### Extracted material ###

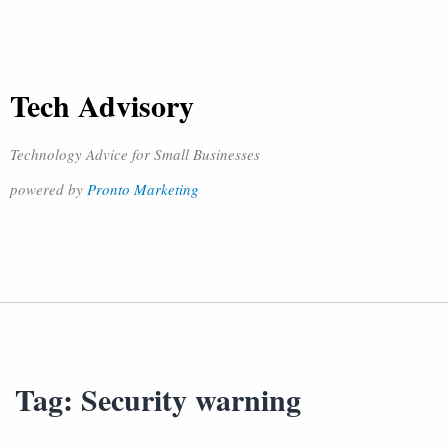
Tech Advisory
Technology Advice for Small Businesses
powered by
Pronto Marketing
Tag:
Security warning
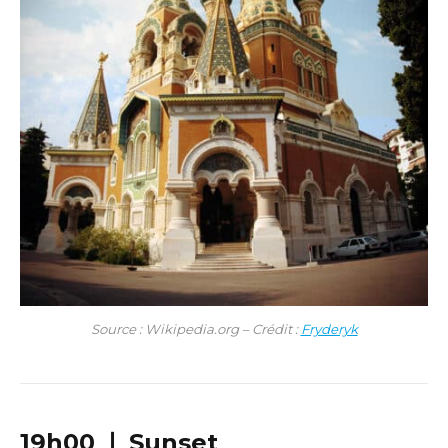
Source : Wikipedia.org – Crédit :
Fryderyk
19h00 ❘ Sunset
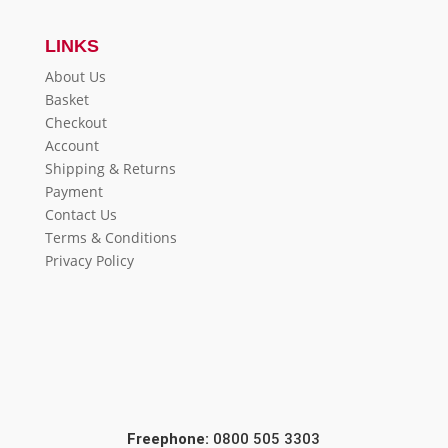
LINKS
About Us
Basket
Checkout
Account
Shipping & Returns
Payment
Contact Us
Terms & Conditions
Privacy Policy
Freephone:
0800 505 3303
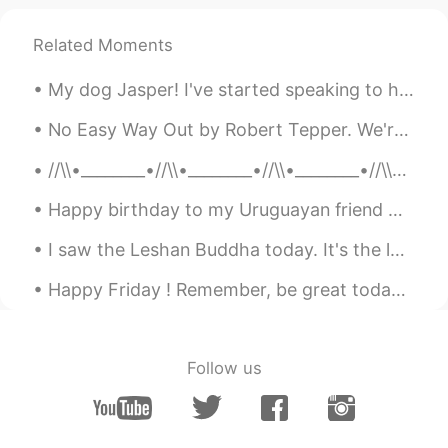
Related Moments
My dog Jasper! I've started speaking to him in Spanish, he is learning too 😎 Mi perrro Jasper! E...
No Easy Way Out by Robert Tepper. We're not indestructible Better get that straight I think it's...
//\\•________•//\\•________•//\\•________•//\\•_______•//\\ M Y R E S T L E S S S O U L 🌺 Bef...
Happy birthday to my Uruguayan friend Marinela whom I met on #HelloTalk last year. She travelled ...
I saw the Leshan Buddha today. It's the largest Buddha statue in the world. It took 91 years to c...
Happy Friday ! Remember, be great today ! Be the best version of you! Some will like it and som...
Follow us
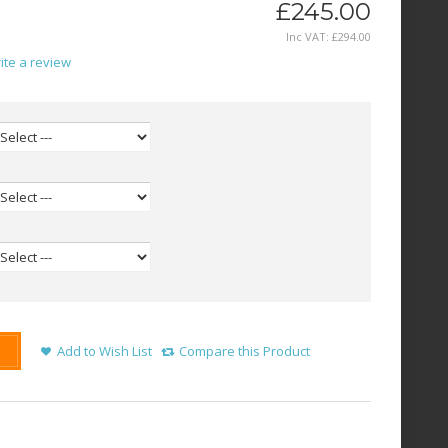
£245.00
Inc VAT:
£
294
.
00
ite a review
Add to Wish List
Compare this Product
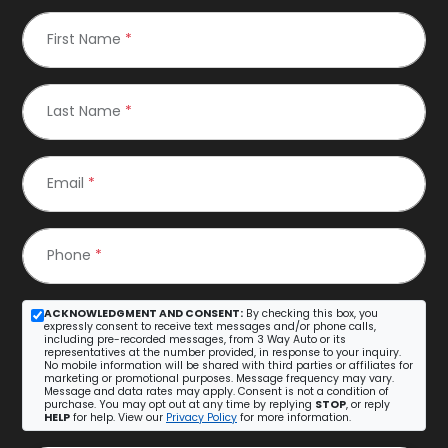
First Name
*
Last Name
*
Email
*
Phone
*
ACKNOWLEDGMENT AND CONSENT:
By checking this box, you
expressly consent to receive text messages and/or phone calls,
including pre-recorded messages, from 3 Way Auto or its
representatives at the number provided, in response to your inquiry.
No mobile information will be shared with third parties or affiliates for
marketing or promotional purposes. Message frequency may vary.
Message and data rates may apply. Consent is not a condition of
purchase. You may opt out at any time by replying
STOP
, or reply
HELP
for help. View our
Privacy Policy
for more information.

###

What is needed> Rewrite the listing from its first line through the line with "0800 505 3303", changing "Basket" to "Cart" and leaving every other word as it is. Omit the pictures.

Solution for this problem>
Tech Advisory
Technology Advice for Small Businesses
powered by
Pronto Marketing
Tag:
Security warning
Source : Wikipedia.org – Crédit :
Fryderyk
19h00 ❘ Sunset
LINKS
About Us
Cart
Checkout
Account
Shipping & Returns
Payment
Contact Us
Terms & Conditions
Privacy Policy
Freephone:
0800 505 3303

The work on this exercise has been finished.